Once we understand how immutable the granting of universal rights is and must be within our modern liberal democracy – a position that, in all truth, certainly was not so for much of our history – and provided we fully dedicate every ounce of our political will towards that proposition, the untouchable areas of exploration are no longer demons hiding in the mist. Is homosexuality natural? It doesn’t matter, even in a universe where it was the most unnatural choice possible, it would have absolutely no impact one iota on the access that person has to their universal human rights and full equality before the law. (Homosexuality is of course observed in a plethora of other species, making this debate about its status moot and more or less settled).

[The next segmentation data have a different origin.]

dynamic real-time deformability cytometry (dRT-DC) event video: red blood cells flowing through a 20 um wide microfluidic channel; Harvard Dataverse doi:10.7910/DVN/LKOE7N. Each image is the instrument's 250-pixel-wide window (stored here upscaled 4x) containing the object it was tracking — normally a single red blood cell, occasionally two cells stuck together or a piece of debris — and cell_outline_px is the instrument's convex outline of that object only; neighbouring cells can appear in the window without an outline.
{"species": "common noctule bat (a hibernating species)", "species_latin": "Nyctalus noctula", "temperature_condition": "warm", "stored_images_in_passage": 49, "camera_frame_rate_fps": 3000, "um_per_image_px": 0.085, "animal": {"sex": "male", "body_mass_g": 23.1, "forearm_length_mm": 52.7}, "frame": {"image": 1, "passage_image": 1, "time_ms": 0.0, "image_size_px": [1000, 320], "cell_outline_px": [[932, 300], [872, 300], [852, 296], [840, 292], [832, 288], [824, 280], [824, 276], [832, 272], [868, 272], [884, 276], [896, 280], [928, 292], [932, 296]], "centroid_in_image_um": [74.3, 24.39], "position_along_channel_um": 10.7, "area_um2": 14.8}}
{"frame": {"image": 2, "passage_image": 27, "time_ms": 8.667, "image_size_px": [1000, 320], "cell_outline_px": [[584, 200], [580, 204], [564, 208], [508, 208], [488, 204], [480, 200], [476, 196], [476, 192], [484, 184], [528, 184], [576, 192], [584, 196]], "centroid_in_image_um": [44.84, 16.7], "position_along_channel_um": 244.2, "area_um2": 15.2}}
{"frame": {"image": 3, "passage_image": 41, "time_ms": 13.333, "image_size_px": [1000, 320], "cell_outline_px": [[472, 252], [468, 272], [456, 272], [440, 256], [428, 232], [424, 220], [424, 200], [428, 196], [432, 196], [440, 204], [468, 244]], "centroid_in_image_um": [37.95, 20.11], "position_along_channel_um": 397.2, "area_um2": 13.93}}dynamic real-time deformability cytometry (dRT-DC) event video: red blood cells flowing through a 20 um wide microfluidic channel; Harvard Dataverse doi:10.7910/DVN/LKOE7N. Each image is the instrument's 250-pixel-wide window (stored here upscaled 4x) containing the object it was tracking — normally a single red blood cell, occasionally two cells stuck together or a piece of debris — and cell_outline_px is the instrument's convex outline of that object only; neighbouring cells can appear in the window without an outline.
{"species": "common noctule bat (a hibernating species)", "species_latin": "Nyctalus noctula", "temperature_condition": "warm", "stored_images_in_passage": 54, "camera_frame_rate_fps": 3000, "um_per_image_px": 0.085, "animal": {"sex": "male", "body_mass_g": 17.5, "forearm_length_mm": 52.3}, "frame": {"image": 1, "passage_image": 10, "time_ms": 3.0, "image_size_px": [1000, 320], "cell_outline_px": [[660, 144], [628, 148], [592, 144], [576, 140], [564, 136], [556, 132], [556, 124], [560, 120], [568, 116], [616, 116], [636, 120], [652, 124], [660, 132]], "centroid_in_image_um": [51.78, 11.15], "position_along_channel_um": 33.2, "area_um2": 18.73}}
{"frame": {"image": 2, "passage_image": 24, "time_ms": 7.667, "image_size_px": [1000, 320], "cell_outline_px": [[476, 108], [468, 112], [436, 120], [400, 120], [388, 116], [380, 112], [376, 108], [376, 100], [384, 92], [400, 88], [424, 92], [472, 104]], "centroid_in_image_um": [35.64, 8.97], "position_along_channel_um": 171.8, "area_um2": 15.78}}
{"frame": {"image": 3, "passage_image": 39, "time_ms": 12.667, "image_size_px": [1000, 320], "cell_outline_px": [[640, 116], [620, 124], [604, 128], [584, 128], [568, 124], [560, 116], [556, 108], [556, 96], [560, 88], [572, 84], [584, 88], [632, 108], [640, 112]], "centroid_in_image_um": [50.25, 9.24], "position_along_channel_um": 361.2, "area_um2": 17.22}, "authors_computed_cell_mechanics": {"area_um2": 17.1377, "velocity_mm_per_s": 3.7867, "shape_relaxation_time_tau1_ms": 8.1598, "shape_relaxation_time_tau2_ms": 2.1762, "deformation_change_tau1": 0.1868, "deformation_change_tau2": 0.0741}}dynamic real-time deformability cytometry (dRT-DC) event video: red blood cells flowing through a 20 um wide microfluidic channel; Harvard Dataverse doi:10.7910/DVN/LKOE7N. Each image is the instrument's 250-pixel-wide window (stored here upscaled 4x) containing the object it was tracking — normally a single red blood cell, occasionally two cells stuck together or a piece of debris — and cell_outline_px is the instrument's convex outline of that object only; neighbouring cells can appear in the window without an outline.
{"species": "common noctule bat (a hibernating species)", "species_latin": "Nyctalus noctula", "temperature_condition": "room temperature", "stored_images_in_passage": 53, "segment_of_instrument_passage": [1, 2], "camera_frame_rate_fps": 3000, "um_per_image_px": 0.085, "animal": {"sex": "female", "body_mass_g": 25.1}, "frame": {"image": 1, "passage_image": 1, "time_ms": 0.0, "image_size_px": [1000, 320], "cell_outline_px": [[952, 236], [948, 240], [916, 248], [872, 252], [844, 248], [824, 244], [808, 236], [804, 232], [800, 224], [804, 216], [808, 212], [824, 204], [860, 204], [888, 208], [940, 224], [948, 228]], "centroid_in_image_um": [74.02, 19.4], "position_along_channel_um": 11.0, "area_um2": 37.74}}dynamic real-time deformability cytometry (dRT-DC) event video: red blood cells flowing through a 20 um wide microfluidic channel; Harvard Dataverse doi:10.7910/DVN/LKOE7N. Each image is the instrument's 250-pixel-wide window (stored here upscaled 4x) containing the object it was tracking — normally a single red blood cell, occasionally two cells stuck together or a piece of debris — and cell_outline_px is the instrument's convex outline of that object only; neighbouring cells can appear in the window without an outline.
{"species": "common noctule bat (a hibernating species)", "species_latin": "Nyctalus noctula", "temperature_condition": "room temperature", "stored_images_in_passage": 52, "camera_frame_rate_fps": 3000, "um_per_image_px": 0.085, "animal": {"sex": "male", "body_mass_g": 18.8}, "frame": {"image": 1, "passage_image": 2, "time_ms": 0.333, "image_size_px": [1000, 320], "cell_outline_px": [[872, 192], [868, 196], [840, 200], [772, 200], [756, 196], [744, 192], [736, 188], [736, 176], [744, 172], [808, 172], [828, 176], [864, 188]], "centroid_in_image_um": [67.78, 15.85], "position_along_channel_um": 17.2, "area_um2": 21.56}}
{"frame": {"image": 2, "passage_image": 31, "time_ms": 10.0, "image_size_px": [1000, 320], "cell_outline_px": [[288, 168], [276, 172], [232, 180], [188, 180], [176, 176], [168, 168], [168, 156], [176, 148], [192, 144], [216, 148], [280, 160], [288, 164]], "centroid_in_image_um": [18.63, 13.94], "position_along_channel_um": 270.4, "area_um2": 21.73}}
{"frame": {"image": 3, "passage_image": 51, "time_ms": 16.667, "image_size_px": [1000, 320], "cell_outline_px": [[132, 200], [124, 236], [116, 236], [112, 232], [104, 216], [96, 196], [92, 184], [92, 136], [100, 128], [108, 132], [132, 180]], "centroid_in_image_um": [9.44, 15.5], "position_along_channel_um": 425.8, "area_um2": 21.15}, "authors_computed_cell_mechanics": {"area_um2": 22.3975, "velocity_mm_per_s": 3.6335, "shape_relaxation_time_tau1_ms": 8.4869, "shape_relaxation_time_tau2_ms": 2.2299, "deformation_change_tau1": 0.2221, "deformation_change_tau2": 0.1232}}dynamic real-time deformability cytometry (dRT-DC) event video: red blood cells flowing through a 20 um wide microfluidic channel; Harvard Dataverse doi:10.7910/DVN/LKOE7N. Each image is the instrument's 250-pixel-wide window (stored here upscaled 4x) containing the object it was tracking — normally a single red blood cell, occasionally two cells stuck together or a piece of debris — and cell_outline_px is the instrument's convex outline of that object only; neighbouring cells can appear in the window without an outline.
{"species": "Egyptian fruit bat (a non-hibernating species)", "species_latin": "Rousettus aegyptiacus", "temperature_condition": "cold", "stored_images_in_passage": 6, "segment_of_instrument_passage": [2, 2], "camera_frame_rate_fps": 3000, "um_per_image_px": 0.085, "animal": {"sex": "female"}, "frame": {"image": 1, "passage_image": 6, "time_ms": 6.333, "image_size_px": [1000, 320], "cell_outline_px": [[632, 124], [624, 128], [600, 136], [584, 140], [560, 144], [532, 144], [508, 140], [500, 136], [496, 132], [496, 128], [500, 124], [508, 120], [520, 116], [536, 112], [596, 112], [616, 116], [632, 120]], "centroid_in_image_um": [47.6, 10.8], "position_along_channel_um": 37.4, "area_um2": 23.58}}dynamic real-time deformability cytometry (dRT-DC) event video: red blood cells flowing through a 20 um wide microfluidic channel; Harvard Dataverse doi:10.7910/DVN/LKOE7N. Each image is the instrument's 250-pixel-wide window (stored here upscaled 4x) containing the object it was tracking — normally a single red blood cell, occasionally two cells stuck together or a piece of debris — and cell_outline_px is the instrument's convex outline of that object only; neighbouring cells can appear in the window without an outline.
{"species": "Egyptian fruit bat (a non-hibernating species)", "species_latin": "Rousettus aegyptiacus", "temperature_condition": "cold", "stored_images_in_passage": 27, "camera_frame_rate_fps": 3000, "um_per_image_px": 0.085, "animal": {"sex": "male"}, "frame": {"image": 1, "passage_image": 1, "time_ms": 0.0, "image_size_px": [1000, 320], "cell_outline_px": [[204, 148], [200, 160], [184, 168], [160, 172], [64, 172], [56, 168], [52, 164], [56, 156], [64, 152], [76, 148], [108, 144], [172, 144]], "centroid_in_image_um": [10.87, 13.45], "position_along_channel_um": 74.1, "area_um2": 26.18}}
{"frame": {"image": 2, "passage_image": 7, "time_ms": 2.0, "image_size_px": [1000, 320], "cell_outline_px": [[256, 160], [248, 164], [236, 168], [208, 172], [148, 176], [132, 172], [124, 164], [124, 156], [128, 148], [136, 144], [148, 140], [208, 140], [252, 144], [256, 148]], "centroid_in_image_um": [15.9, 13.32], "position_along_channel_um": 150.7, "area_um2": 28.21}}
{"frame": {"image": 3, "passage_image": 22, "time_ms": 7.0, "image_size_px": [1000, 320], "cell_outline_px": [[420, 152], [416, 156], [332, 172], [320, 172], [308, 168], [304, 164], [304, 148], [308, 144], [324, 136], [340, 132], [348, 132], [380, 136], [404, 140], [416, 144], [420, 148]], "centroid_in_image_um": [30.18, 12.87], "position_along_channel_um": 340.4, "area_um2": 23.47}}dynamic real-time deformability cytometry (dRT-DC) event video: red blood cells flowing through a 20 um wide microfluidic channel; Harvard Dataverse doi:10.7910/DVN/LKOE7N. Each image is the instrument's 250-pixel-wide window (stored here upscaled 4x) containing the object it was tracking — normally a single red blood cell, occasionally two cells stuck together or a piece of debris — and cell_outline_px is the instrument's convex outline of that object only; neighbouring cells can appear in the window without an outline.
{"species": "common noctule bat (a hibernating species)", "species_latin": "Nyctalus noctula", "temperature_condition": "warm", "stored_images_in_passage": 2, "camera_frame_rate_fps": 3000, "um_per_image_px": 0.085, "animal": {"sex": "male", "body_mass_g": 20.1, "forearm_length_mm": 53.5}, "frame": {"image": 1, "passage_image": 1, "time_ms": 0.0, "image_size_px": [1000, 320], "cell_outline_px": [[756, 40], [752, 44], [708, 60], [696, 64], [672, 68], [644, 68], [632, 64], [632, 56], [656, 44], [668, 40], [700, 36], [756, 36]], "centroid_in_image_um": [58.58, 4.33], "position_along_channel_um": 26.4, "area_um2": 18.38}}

Can one change their race or gender simply by virtue of how they identify? This is, again, irrelevant as to whether or not individuals who do so should in any way have their full equality curtailed. Believing in magic Prophets on flying horses – a belief shared to varying degrees by approximately 1.6 billion people – or in a socialist Jew magically rising from the dead after three days – shared by 2.2 billion Christians to varying degrees – are far more ridiculous than changing one’s race or sex could ever be. And yet the cornerstone of our civilization is built upon universally respecting the freedom to live in such beliefs, a foundation that makes it possible for the old warring tribes of of the Middle East to settle in a place like Dearborn Michigan and manage to go about their days without any fear of rocket attacks or theocratic massacres, despite being racially and culturally identical to those who suffer ceaselessly form such scourges in their countries of origin today.

Even if every claim Charles Murray made turned out to be completely true – a position I do not share – this has absolutely no impact on whether or not racial minorities deserve every measure of equality within our society, nor does it in any way diminish the need for continued political action to make such equality more and more the reality of our time. Room for blasphemy does not by definition make room for bigotry. Disagreeing with your Muslim or Jewish friends on the truth claims of their religion in no way gives a green light towards infringing upon their rights as people. Both using the truth-claims of their beliefs to oppress and insulating such beliefs by conflating the two as the same only hinder the progress of our civilization, and the furthering of the project of maximizing human flourishing.

If non-binary genders or changing racial identities are similarly faith claims based upon experience, and not necessarily based on empirical evidence, those that espouse these ideas too deserve the same protection and freedom we grant to all other believers. Fighting to separate out rights from truth claims only aids both the defenders and critics of such beliefs. Areas of exploration are only dangerous if rights depend on them – the elimination of this dependency is the only project that makes the title of ‘universal human rights’ worthy of such description.